Spiritual Leadership
Taught by Pastor Isaac Oyedepo
When a crisis arose between Greek-speaking and Hebrew-speaking believers over the daily food distribution, the apostles responded by establishing clear criteria for who should serve. Pastor Isaac walks through Acts 6:1-10 verse by verse and identifies seven specific characteristics of spiritual leadership that were required just to serve food: good reputation, fullness of the Spirit, wisdom, faith, grace, power, and strength in word and doctrine. The teaching challenges how easily the modern church hands out titles and positions without testing these qualities. Stephen met every single one of these criteria as a food distributor, a fact Pastor Isaac keeps returning to in amazement. If these were the standards for managing a welfare program, what should the standards be for those who teach and lead?
This is part of the 2819 discipleship series, a weekly Saturday study held at Skywide Studios in Zone 6, Abuja, from 10:00 a.m. to 2:00 p.m. This session covers Acts 6 and introduces the seven characteristics of spiritual leadership. The class runs verse by verse with interactive reading and discussion. Pastor Isaac notes that this same week they also dove into the book of Jude in an impromptu online session, exploring the power of conviction.
Summary
When a crisis arose between Greek-speaking and Hebrew-speaking believers over the daily food distribution, the apostles responded by establishing clear criteria for who should serve.

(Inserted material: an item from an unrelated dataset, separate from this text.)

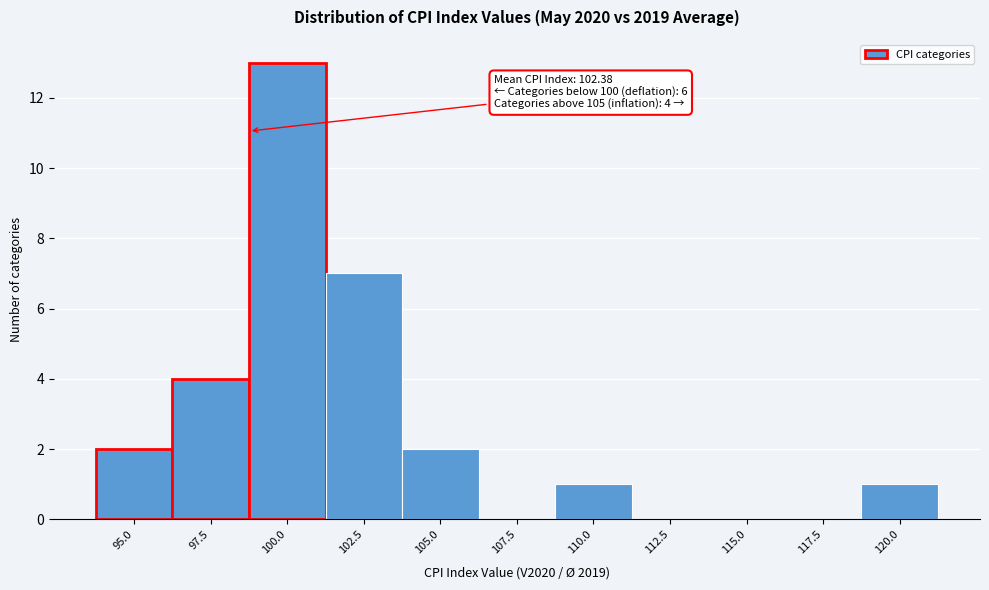

Reading left to right, what are all the values shown in this chart?

95.0=2	97.5=4	100.0=13	102.5=7	105.0=2	107.5=0	110.0=1	112.5=0	115.0=0	117.5=0	120.0=1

Pastor Isaac walks through Acts 6:1-10 verse by verse and identifies seven specific characteristics of spiritual leadership that were required just to serve food: good reputation, fullness of the Spirit, wisdom, faith, grace, power, and strength in word and doctrine. The teaching challenges how easily the modern church hands out titles and positions without testing these qualities. Stephen met every single one of these criteria as a food distributor, a fact Pastor Isaac keeps returning to in amazement. If these were the standards for managing a welfare program, what should the standards be for those who teach and lead?
Key Points
The apostles said 'We should spend our time teaching the word of God. We can't get distracted by a food program.' They had the wisdom to protect their primary calling by delegating administrative work to qualified people. Verse 4 is direct: 'Then we apostles can spend our time in prayer and teaching the word.'
Seven characteristics of spiritual leadership were required to serve tables. Pastor Isaac extracted them from Acts 6:2-10: (1) Good reputation, (2) Fullness of the Holy Spirit, (3) Wisdom, (4) Faith, (5) Grace, (6) Power, (7) Strength in word and doctrine.

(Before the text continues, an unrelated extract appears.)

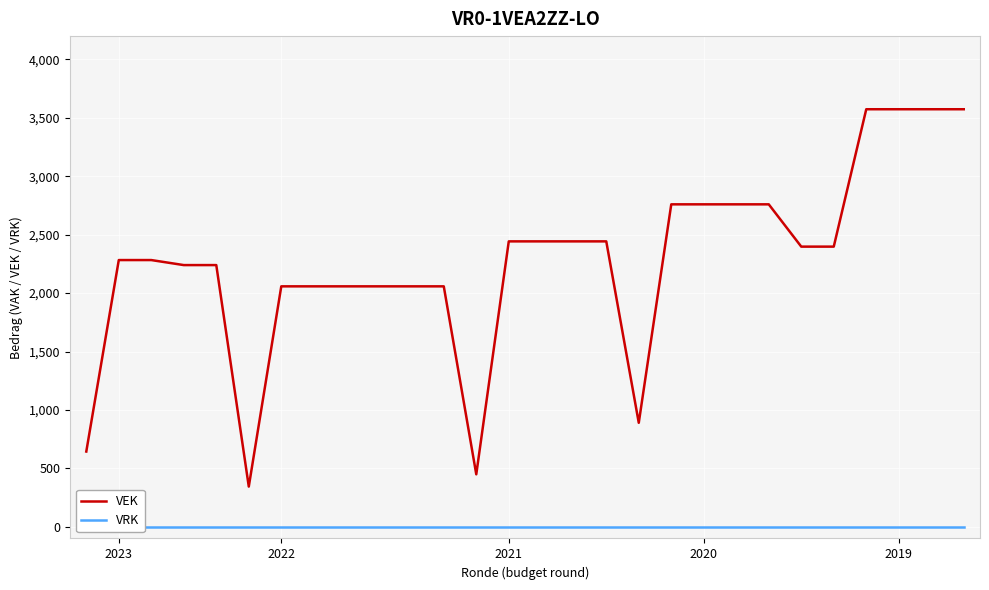

True or false: VRK has more than 1 interior local peaks.

False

Good reputation is character tested over time. Pastor Isaac emphasized that 'sometimes it takes 5 years to know who next can lead, sometimes 10 years.' The crisis in the modern church comes from selecting leaders in rapid succession without giving time for character to be observed.
Wisdom is applied discernment. Pastor Isaac defined it as 'the God-given ability to handle complex conflict in fairness.' He made a wordplay: 'We are no longer fair (F-A-I-R) because we are in fear (F-E-A-R).' Fear of what people think paralyzes leaders from making wise, honest decisions.

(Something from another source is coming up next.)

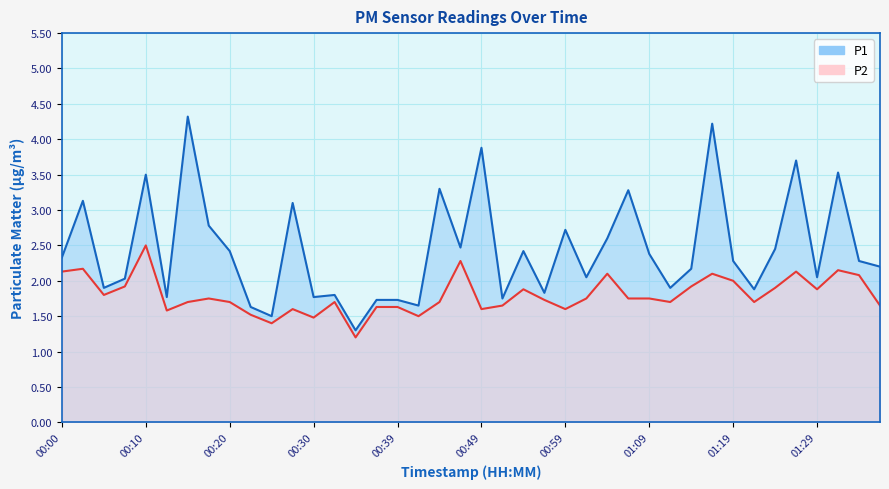

What is the difference between the P2 values at 00:49 and 00:08?

0.3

Faith is active trust in God, not just doctrinal agreement. Pastor Isaac stressed the word 'active': 'Some trusted him yesterday and don't trust him today.' Faith means continuous, living trust, especially when God's instruction contradicts what man predicts.
Grace is strength under pressure. You're under pressure, but you don't look it, you don't act it, you don't speak it. That's what helped Stephen on the day of his arrest: people had stones in their hands, and his message didn't change.
Titles don't equal leadership. Pastor Isaac challenged the obsession with titles in the church: 'Your title cannot scare God who gave gifts to the body. Your real value is in your encounters with God, not the oil that came on your head.' Stephen had no title. He was just 'Steven.' And he became the first martyr.
The fruits of the Spirit are harder for the enemy to imitate than the gifts. Pastor Isaac said: 'You can be gifted and continue to operate in those gifts and not make heaven. Miracles were happening, signs and wonders were happening, but the fruit was missing.' Genuine love, joy, peace, and patience take time to build. The gifts can be counterfeited, but the fruit takes real transformation.